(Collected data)
+ + + +

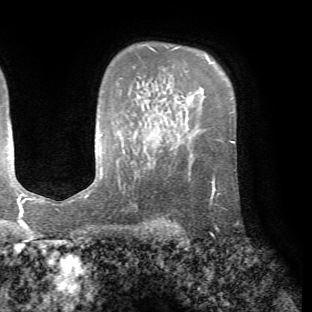
Breast MRI (dynamic contrast-enhanced), one axial slice. Slice 50 of 72 in the series (ordered by position). Cropped to one breast. Dynamic contrast-enhanced series, time point 2 of 7 at this slice position (early post-contrast). 1.5 T. TE 4.2 ms, TR 8.7 ms. 2.2 mm slice thickness. 312 × 312 image matrix, field of view 219 × 219 mm. Female patient.
Outlined on this slice (semi-automatic segmentation, software-assisted and operator-edited):
- enhancing-tissue mask used for the functional tumour volume (all voxels passing the contrast-enhancement thresholds inside the analysis volume; usually the tumour): bounding box (x1, y1, x2, y2) in pixels: (209, 169, 236, 225)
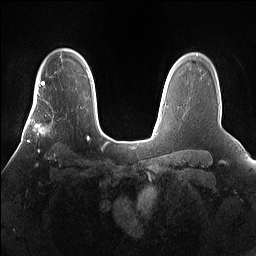
Breast MRI (dynamic contrast-enhanced), one axial slice. Slice 115 of 160 in the series (ordered by position). Dynamic contrast-enhanced series, time point 2 of 7 at this slice position (early post-contrast). 1.5 T. TE 1.4 ms, TR 5 ms. 1.2 mm slice thickness. 256 × 256 image matrix, field of view 360 × 360 mm. Female patient.
Structures marked on this image (semi-automatic segmentation, software-assisted and operator-edited):
- enhancing-tissue mask used for the functional tumour volume (all voxels passing the contrast-enhancement thresholds inside the analysis volume; usually the tumour): bounding box [x1, y1, x2, y2] px = [26, 101, 67, 160]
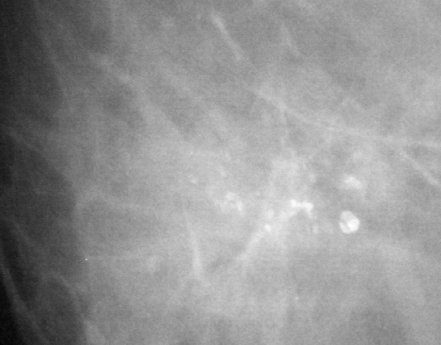
Region of interest cut from a scanned film mammogram (one marked finding), right breast, CC view.
Finding: calcifications, morphology pleomorphic, distribution clustered; BI-RADS assessment category 4; pathology result (as recorded, not read from the image): benign.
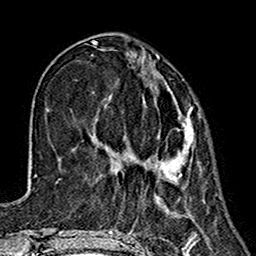
Breast MRI (dynamic contrast-enhanced), one axial slice. Slice 50 of 160 in the series (ordered by position). Cropped to one breast. Dynamic contrast-enhanced series, time point 2 of 7 at this slice position (early post-contrast). 1.5 T. TE 2.7 ms, TR 5.4 ms. 256 × 256 image matrix, field of view 155 × 155 mm. Female patient.
Structures marked on this image (semi-automatically segmented with operator editing):
- enhancing-tissue mask used for the functional tumour volume (all voxels passing the contrast-enhancement thresholds inside the analysis volume; usually the tumour): bounding box [x1, y1, x2, y2] px = [109, 66, 194, 183]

+ + + +

→ Work required
Your reply must contain each entry exactly as written and no pictures.

→ Your response
Breast MRI (dynamic contrast-enhanced), one axial slice. Slice 50 of 72 in the series (ordered by position). Cropped to one breast. Dynamic contrast-enhanced series, time point 2 of 7 at this slice position (early post-contrast). 1.5 T. TE 4.2 ms, TR 8.7 ms. 2.2 mm slice thickness. 312 × 312 image matrix, field of view 219 × 219 mm. Female patient.
Outlined on this slice (semi-automatic segmentation, software-assisted and operator-edited):
- enhancing-tissue mask used for the functional tumour volume (all voxels passing the contrast-enhancement thresholds inside the analysis volume; usually the tumour): bounding box (x1, y1, x2, y2) in pixels: (209, 169, 236, 225)
Breast MRI (dynamic contrast-enhanced), one axial slice. Slice 115 of 160 in the series (ordered by position). Dynamic contrast-enhanced series, time point 2 of 7 at this slice position (early post-contrast). 1.5 T. TE 1.4 ms, TR 5 ms. 1.2 mm slice thickness. 256 × 256 image matrix, field of view 360 × 360 mm. Female patient.
Structures marked on this image (semi-automatic segmentation, software-assisted and operator-edited):
- enhancing-tissue mask used for the functional tumour volume (all voxels passing the contrast-enhancement thresholds inside the analysis volume; usually the tumour): bounding box [x1, y1, x2, y2] px = [26, 101, 67, 160]
Region of interest cut from a scanned film mammogram (one marked finding), right breast, CC view.
Finding: calcifications, morphology pleomorphic, distribution clustered; BI-RADS assessment category 4; pathology result (as recorded, not read from the image): benign.
Breast MRI (dynamic contrast-enhanced), one axial slice. Slice 50 of 160 in the series (ordered by position). Cropped to one breast. Dynamic contrast-enhanced series, time point 2 of 7 at this slice position (early post-contrast). 1.5 T. TE 2.7 ms, TR 5.4 ms. 256 × 256 image matrix, field of view 155 × 155 mm. Female patient.
Structures marked on this image (semi-automatically segmented with operator editing):
- enhancing-tissue mask used for the functional tumour volume (all voxels passing the contrast-enhancement thresholds inside the analysis volume; usually the tumour): bounding box [x1, y1, x2, y2] px = [109, 66, 194, 183]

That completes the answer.